Africa at Noon on October 14, 2015

Conversations: Is it a Laughing Matter? Boko Haram in Nigerian Cartoons

Jimga Jimoh Ganiyu
Visiting Scholar, Michigan State University
University of Lagos, Nigeria

Teju Olaniyan
Professor, African Languages & Literature and English
University of Wisconsin-Madison

Time and Location

12:00pm, 206 Ingra­ham Hall, 1155 Obser­va­tory Drive, Madi­son, WI

Description

This presentation explores how Nigerian cartoonists represent the Boko Haram terrorist group.

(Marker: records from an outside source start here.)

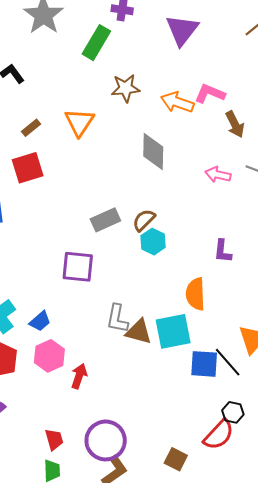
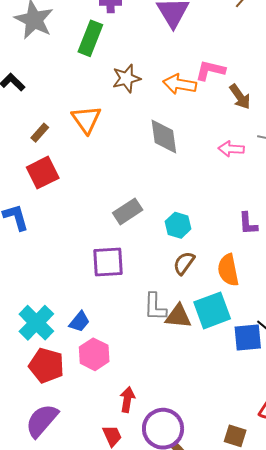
brown semicircle: (144, 220) -> (184, 263), moved
red arrow: (79, 376) -> (127, 400), moved

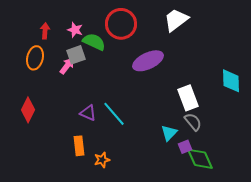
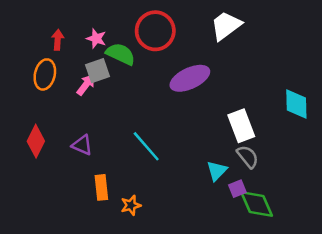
purple triangle: (88, 113) -> (82, 145), moved

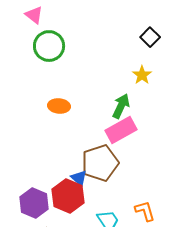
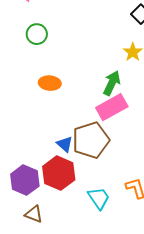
green circle: (49, 46) -> (37, 34), moved, size x0.7
blue triangle: (79, 178) -> (65, 144), moved

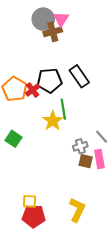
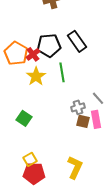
yellow star: (53, 121) -> (36, 76), moved
green square: (14, 139) -> (24, 118), moved
yellow square: (29, 201) -> (30, 159), turned -32

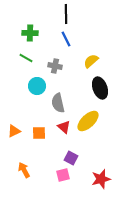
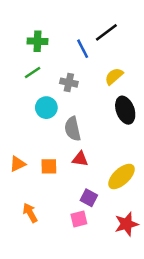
black line: (66, 14) -> (106, 32), moved, turned 54
green line: (26, 58) -> (33, 73), turned -64
yellow ellipse: (88, 121) -> (121, 176), moved
red triangle: (64, 127) -> (80, 159), turned -32

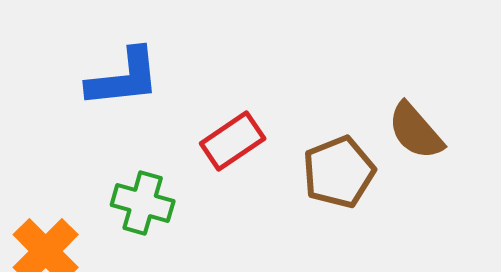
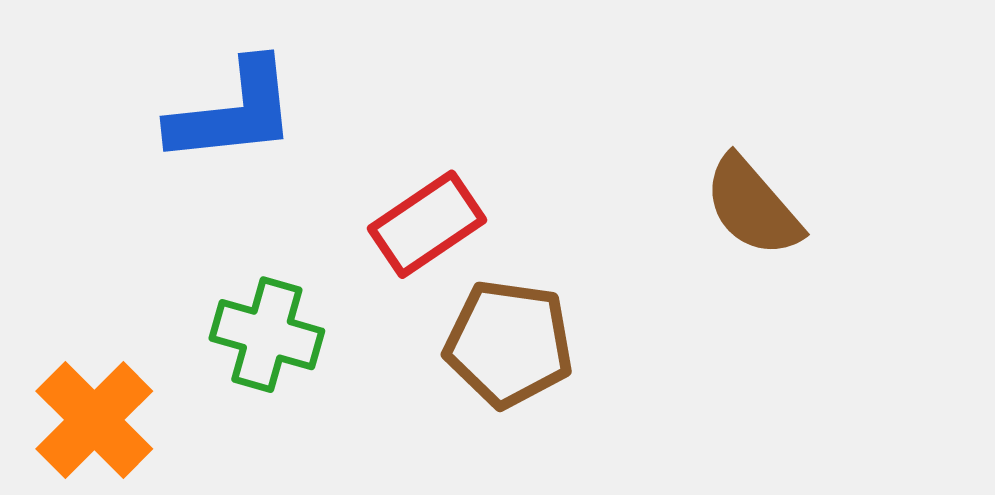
brown pentagon: (339, 172) -> (509, 343), moved, turned 30

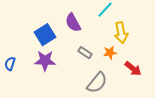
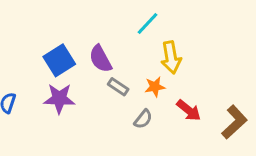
purple semicircle: (73, 23) -> (100, 59), moved
gray semicircle: (97, 83) -> (143, 119), moved, size x0.6

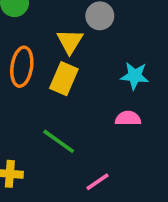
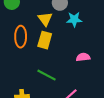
cyan star: (135, 76) -> (74, 19), moved

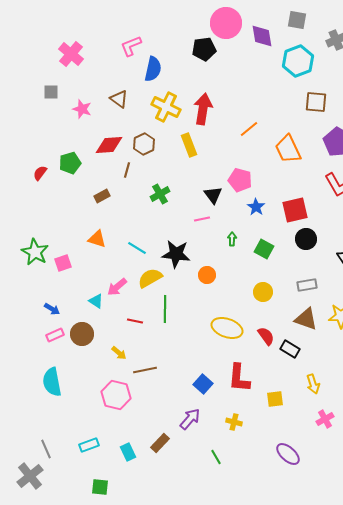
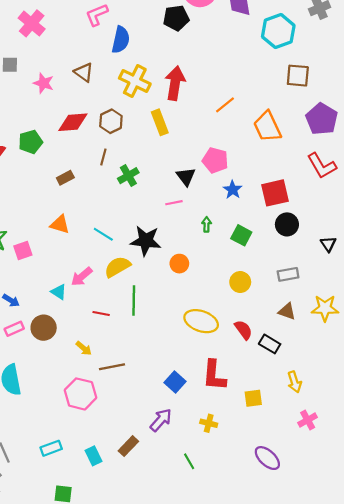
brown line: (127, 170) -> (103, 157), moved
brown triangle: (306, 319) -> (287, 311), size x0.7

It examines the possibilities and difficulties of intersecting humor–the cartoonist’s favorite tool—with subjects of violence and terrorism.

Bios

Ganiyu A. Jimoh (JIMGA), is a visiting scholar at the African Studies Center, Michigan State Univeristy, U.S.A. He lectures full time at the Department of Creative Arts, University of Lagos, Nigeria. A cartoonist and scholar of cartoons, he is currently on a Ph.D. programme in the same department focusing on African editorial cartooning and the representation of politics. Jimga has exhibited locally and internationally with exceptional awards.

Tejumjola Olaniyan is the Louise Durham Mead Professor of English and African Languages and Literature at the University of Wisconsin-Madison. His interests include African, African American, and Caribbean literature, postcolonial cultural studies, genre studies—history, theory, and sociology of drama; popular culture studies—art, music, and architecture.